TBS will produce two scripted series and develop several others as companion pieces to acquired comedies. The network greenlighted production of two half-hour Sony series: My Boys and 10 Items or Less. Both are slated for fourth quarter launches, with production kicking off later this year.
TBS built strong ratings from reruns of acquired shows including Sex and the City, Everybody Loves Raymond, Seinfeld and Friends but has been less successful with the original comic reality shows such as Daisy Does America and Minding the Store, neither of which earned second-season renewals.
Boys follows a twentysomething female sportswriter, whose tomboyish ways hurt her dating life. Jordana Spiro leads an ensemble cast as PJ in the series from Sony Pictures Television and Pariah. The show is executive-produced by Gavin Polone (Curb Your Enthusiasm), Jamie Tarses and writer Betsy Thomas (Run of the House).
10 Items or Less is a partially improvised series about the workplace shenanigans that ensue when a struggling New York executive moves home to take over the family-owned supermarket after his father dies. The show stars John Lehr from the mockumentary Memron and is executive-produced by Lehr, Robert Hickey and Nancy Hower.—A.B.
Nielsen Back In New Orleans
Nielsen Media Research will resume ratings in the New Orleans market next February, the first time the ratings company will measure that market since Hurricane Katrina devastated the Gulf Coast last August.

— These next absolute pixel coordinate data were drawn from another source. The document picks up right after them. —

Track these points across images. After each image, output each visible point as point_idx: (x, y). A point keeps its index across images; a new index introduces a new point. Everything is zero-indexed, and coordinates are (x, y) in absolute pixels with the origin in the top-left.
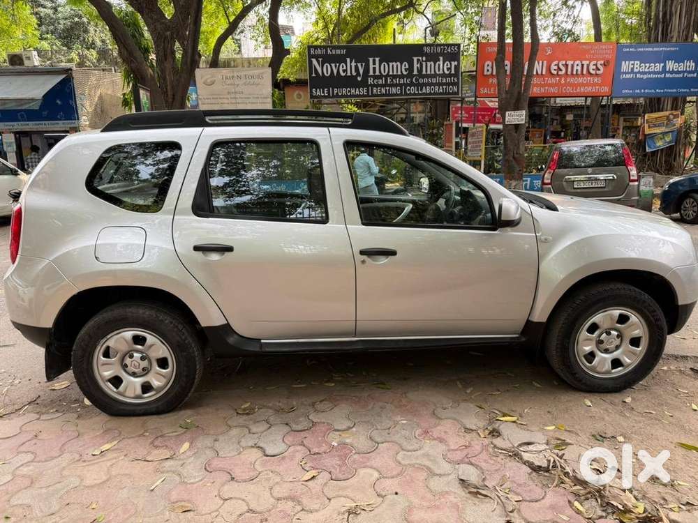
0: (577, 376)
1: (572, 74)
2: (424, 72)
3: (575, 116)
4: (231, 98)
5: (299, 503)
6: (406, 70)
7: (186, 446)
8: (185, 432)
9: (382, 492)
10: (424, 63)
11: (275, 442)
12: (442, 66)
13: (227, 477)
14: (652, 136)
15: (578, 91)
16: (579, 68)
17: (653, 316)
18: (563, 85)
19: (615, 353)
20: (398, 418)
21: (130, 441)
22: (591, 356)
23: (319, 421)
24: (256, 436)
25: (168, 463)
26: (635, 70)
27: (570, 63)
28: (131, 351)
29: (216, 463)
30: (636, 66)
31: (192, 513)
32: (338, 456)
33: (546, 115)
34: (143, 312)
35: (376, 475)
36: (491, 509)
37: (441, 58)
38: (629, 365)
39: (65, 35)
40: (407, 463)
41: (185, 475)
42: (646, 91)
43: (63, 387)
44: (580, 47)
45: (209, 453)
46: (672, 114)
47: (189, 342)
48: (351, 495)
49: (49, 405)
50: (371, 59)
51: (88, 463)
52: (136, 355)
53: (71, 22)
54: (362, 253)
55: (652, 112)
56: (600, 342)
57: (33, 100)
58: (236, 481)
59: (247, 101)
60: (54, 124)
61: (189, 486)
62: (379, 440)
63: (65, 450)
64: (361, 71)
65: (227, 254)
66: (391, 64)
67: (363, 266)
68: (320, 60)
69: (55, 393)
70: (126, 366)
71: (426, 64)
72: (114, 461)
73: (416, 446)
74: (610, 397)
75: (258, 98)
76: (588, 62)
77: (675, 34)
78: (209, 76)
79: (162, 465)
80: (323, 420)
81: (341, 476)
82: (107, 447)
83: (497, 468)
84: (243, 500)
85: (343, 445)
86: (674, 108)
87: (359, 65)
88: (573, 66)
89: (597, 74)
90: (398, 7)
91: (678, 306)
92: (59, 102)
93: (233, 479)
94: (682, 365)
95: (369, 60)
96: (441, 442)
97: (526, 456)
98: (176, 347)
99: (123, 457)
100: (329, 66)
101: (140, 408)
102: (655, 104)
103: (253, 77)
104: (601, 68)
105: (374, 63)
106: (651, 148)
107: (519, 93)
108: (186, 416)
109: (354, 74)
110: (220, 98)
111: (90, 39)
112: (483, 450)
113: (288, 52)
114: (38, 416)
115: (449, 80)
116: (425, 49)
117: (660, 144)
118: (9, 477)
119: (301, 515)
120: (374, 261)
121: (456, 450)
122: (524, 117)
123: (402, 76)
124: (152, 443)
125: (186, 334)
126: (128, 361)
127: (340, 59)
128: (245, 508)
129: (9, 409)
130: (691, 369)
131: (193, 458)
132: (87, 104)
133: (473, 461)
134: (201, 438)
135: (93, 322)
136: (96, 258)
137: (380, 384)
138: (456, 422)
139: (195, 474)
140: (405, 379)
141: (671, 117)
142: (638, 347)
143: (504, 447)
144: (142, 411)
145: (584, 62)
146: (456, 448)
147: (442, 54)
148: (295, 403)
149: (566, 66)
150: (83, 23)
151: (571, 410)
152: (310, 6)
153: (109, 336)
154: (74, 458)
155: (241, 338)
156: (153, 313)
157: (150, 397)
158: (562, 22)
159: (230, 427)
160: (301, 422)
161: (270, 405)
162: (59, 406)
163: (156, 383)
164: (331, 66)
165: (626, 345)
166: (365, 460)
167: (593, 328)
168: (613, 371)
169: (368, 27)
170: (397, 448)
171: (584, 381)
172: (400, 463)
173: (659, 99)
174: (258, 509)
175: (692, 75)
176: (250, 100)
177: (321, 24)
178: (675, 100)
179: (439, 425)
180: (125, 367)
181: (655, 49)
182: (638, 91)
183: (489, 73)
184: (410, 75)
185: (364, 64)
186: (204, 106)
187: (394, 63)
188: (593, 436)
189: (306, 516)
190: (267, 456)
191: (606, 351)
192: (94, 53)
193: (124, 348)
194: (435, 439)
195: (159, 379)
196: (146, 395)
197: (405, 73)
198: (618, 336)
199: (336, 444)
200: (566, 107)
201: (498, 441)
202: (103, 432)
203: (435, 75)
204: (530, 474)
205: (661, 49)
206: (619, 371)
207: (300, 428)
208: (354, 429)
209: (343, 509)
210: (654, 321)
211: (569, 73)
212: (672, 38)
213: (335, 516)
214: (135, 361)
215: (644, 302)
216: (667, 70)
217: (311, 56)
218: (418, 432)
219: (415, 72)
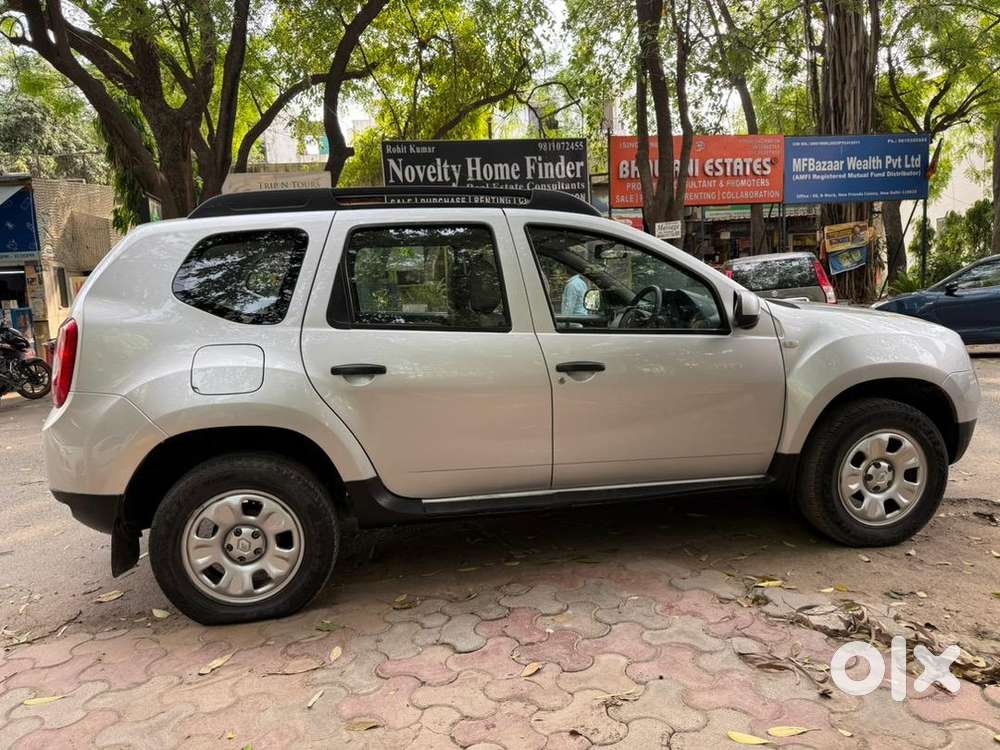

Nielsen says it will use 300 participating households for a set-top meter and diary system, eventually building up to 400 households.Before the storm, New Orleans ranked as the 43rd-largest TV market, with about 672,000 TV homes.
Following the storm, hundreds of thousands of residents have left, and many are not expected to return. Nielsen, working with research firm Claritas, plans to release market estimates in September.—A.R.
Sweeney Joins B&C, NAB Lunch
Anne Sweeney, co-chair of Disney Media Networks and President of the Disney-ABC Television Group, will give the keynote at the NAB/Broadcasting & Cable TV Masters Luncheon April 25 from noon to 2 p.m. at the Las Vegas Hilton. Sweeney controls a high-flying group of broadcast and cable assets that have lately made headlines for their bold multiplatform programming deals.
Sweeney joins top-tier panelists Larry Kramer, president of CBS Digital Media; Ric Harris, executive VP/general manager, Digital Media and Strategic Marketing, NBC Universal TV stations; Terry Mack, executive VP, Hearst-Argyle Television, and head of its digital media unit; Susana Schuler, Raycom Media VP of news; and Bill Hague, VP, Frank N. Magid Associates. These TV pros will discuss “Turning TV Content into Revenue.”